Use caution when emailing someone. Many people claiming to be transsexual, especially those claiming to be “transkids,” are not. People pretending to be transsexual could run the spectrum from relatively harmless middle-aged wannabes engaging in fantasy role-playing to dangerous sexual predators.
Anyone pretending to be transsexual has the potential to to be problematic, just in different ways. The “harmless” types who are “just having a little fun” have been known to dole out advice as if it were based on their personal transition experiences. I consider this a serious problem. This type of behavior is nothing compared to the tiny handful of pretenders who deceive young women for exploitative purposes, but it’s a problem nonetheless.
Keep in mind that some of the people attracted to transsexuals are themselves transgender or transsexual. Only a tiny handful of transgender and non-transgender transfans are predatory, but it’s good to understand that some transgender folks who want to help are doing so because they secretly hope they might score a little action with you. And a few “helpful” women are far more interested in scoring than in helping.
If you’re asking a question, try to do it without divulging personal information.
Some email programs store your correspondence where anyone can read it, so be sure to find out where your letters will reside if someone shares your computer.
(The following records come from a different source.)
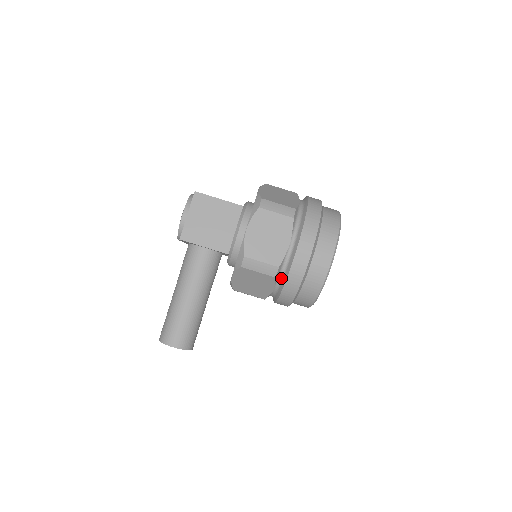
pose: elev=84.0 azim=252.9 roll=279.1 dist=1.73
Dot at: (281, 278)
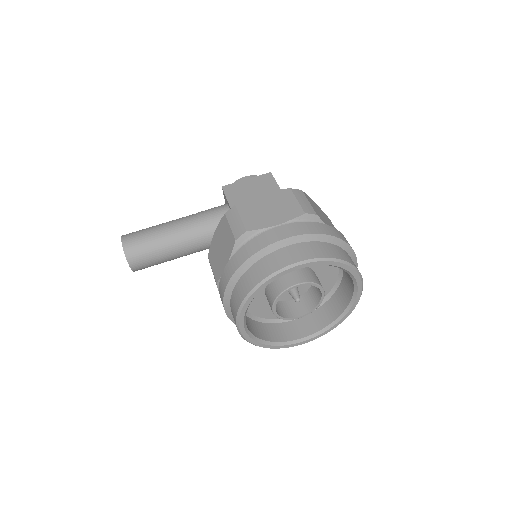
Dot at: occluded
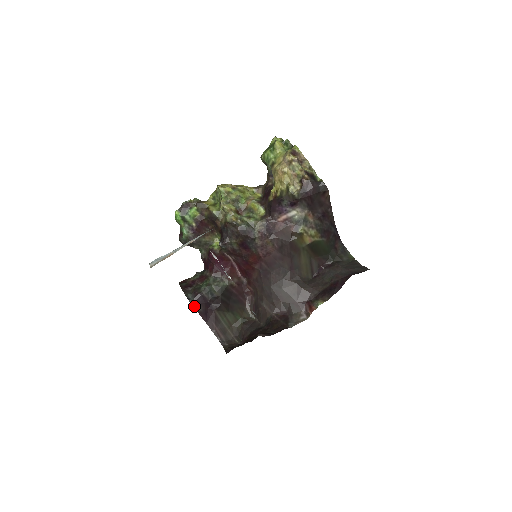
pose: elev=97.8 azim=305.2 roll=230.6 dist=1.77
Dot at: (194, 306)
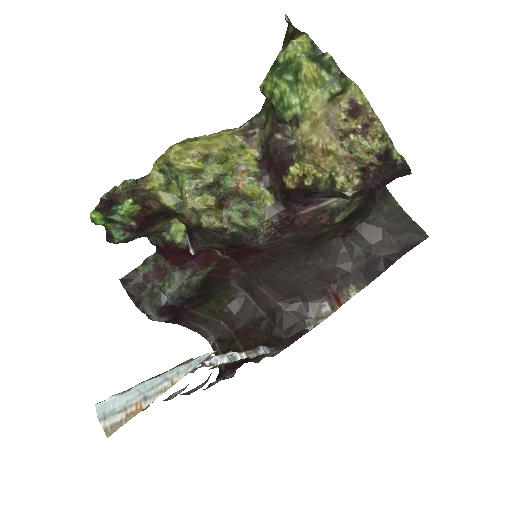
Dot at: (158, 320)
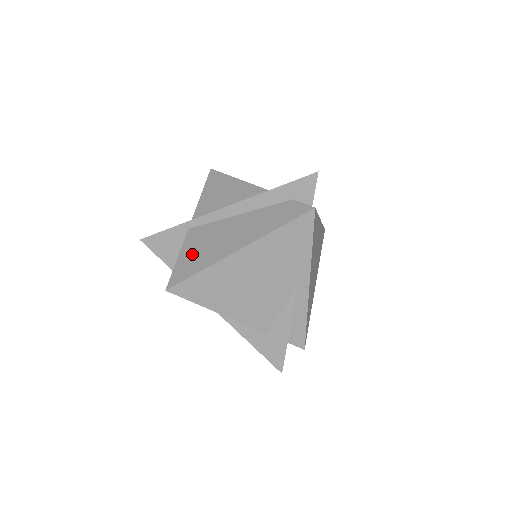
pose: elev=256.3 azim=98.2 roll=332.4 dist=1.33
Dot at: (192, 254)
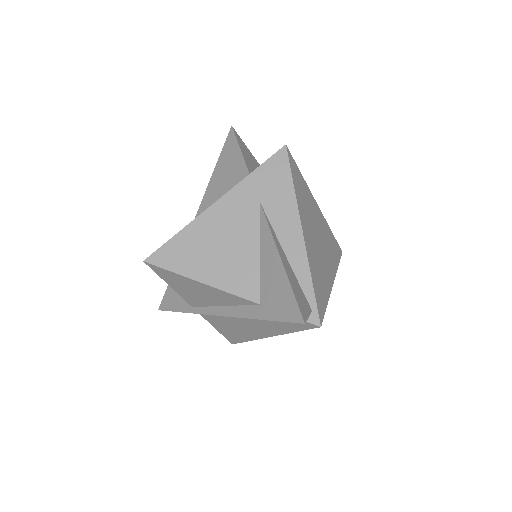
Dot at: (226, 330)
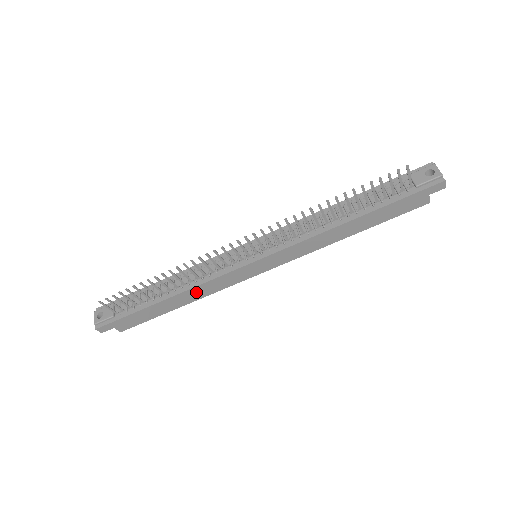
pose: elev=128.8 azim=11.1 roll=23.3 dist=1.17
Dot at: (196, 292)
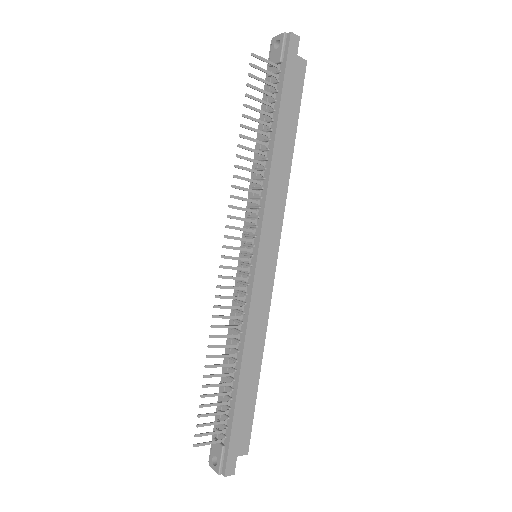
Dot at: (253, 340)
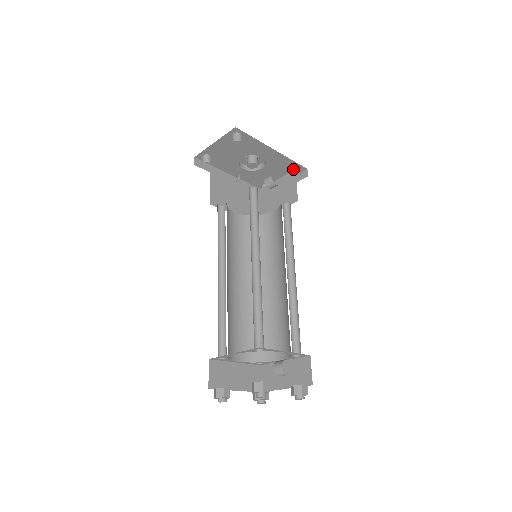
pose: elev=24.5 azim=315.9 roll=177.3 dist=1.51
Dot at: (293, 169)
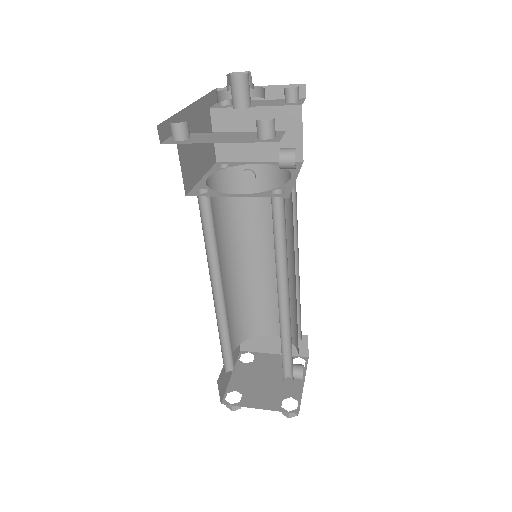
Dot at: (291, 92)
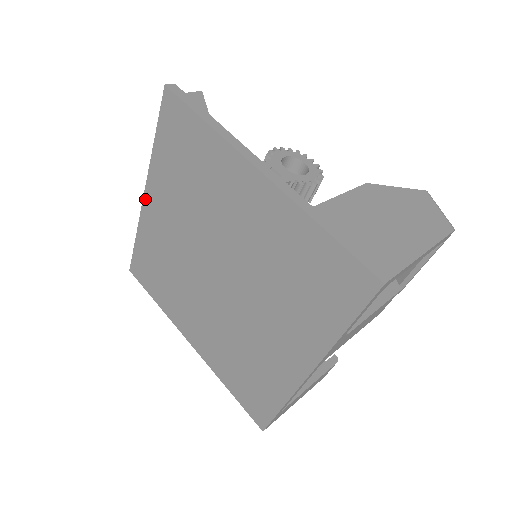
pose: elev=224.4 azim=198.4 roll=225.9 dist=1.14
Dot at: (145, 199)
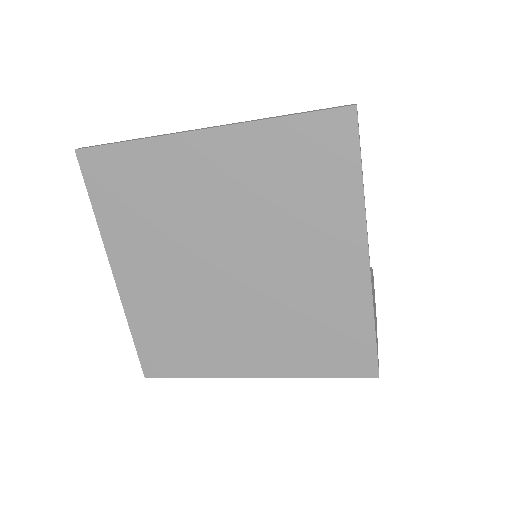
Dot at: (200, 134)
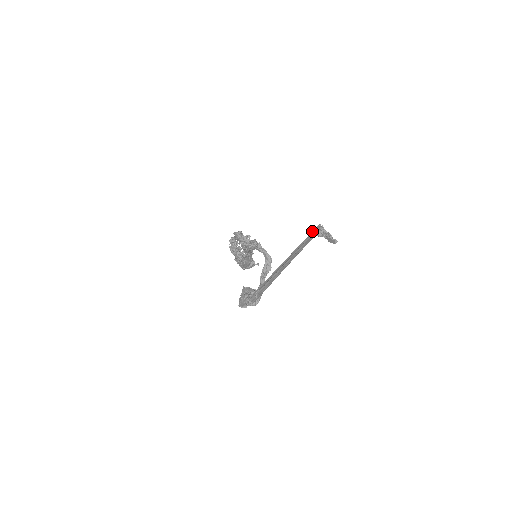
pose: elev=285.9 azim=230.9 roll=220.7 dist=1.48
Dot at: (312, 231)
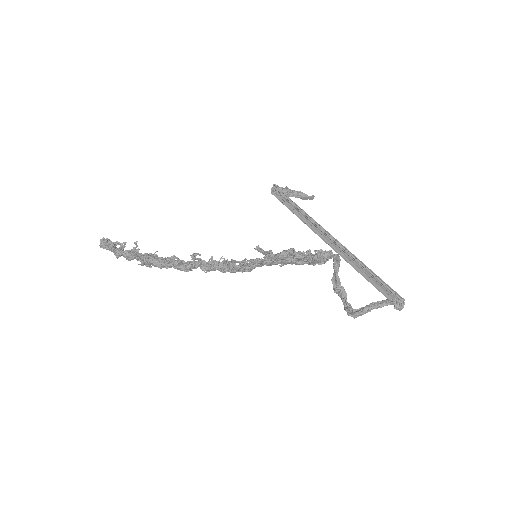
Dot at: (289, 198)
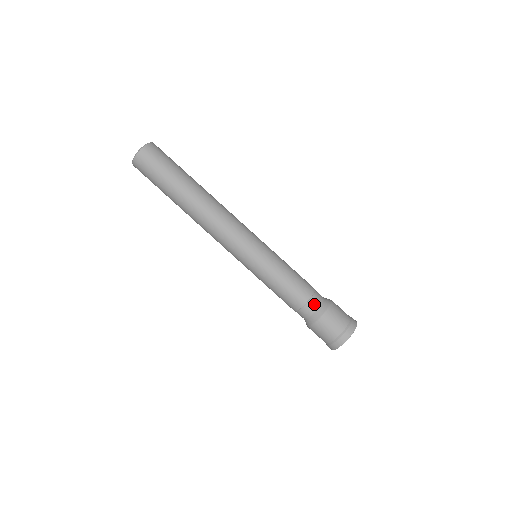
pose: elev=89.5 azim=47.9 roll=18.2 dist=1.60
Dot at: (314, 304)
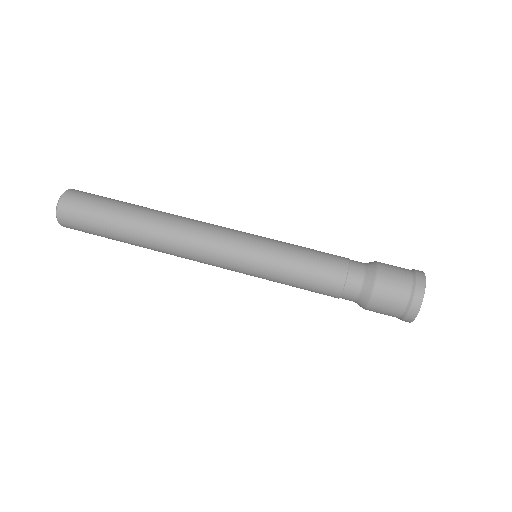
Dot at: (355, 281)
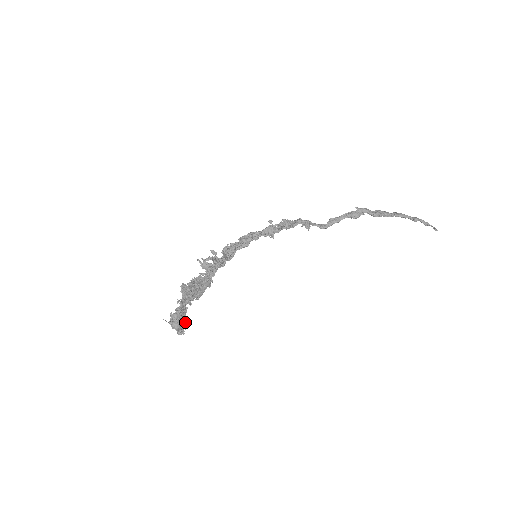
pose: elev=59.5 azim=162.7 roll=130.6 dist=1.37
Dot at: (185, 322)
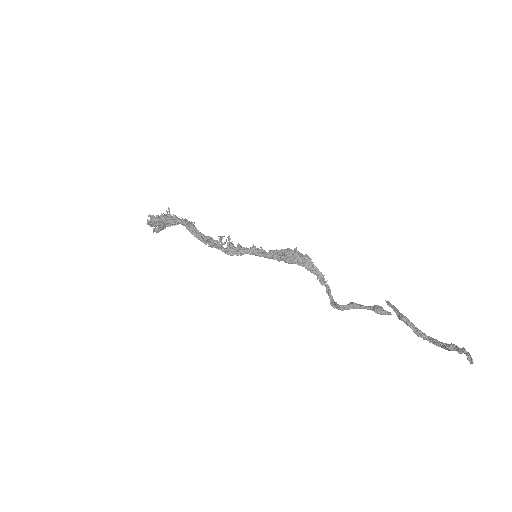
Dot at: (161, 221)
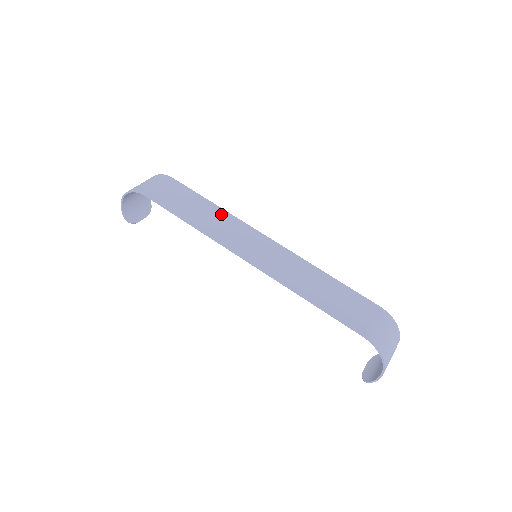
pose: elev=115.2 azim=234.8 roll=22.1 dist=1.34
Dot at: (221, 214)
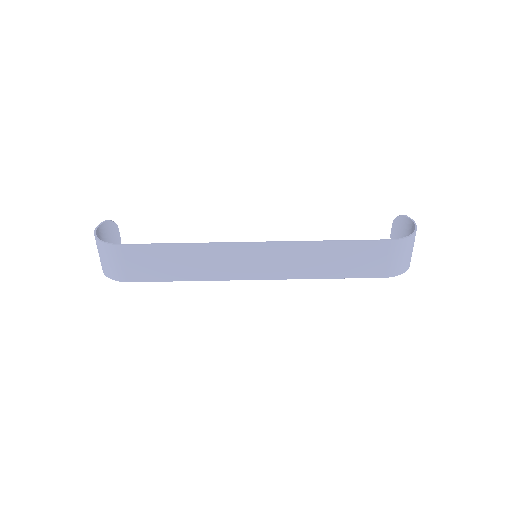
Dot at: (197, 251)
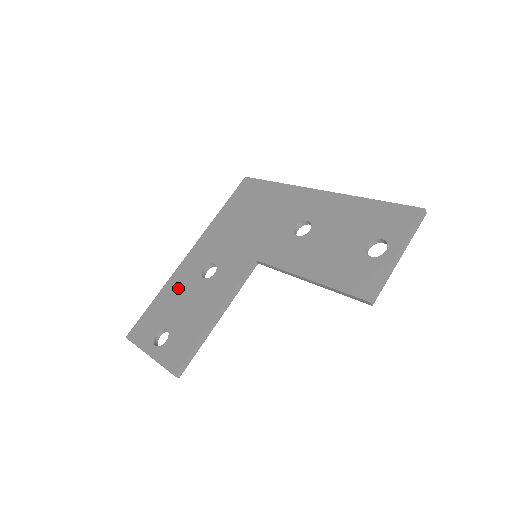
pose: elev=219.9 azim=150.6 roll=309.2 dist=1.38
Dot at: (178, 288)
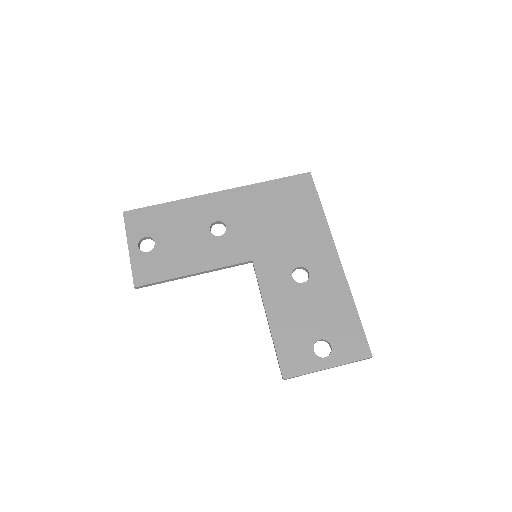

Trans forums, sites, apps, and platforms
This has been expanded into a separate article. For tips on interactng online with others, as well as a list of transsexual forums, please see Trans forum list.
A good rule of thumb is not to use these. They provide a ton of identifying information, even at the most private settings possible.
Calling and meeting people from online
Be very careful calling or meeting anyone who is aware of your trans status. A good rule of thumb is not to call anyone unless someone trusted whom you have met in person will vouch for the person who wants to meet you.
I don’t recommend calling people you meet online unless you are absolutely certain of their identity and sanity. There are a lot of people in the community who may want to be your friend and meet in person. Most will not pass, and a few are emotionally disturbed.
Do not speak to someone on the phone until you have emailed for a while.
Remember, once you call someone, they will have your number and will be able to call you back.
Do not call from home if you live with others.
Do not call from work if you aren’t out at work.
Only meet someone after you’ve emailed and spoken on the phone long enough to be satisfied the person is not a kook.
Another good rule of thumb is to meet people close to your own age, since it’s more likely you’ll have things in common.
Meet in a public place, but not where you might run into people you know. Early on, I met a couple of people who were not as passable as they claimed and I was getting clocked left and right by association.
As I mentioned in the section on email, be aware they might be attracted to you. This is true for trans people, as well. Generally, the older the trans person, the more likely this will happen.
After you’re full-time and done with SRS etc., I suggest trashing your old email account, username and Internet service provider and starting over.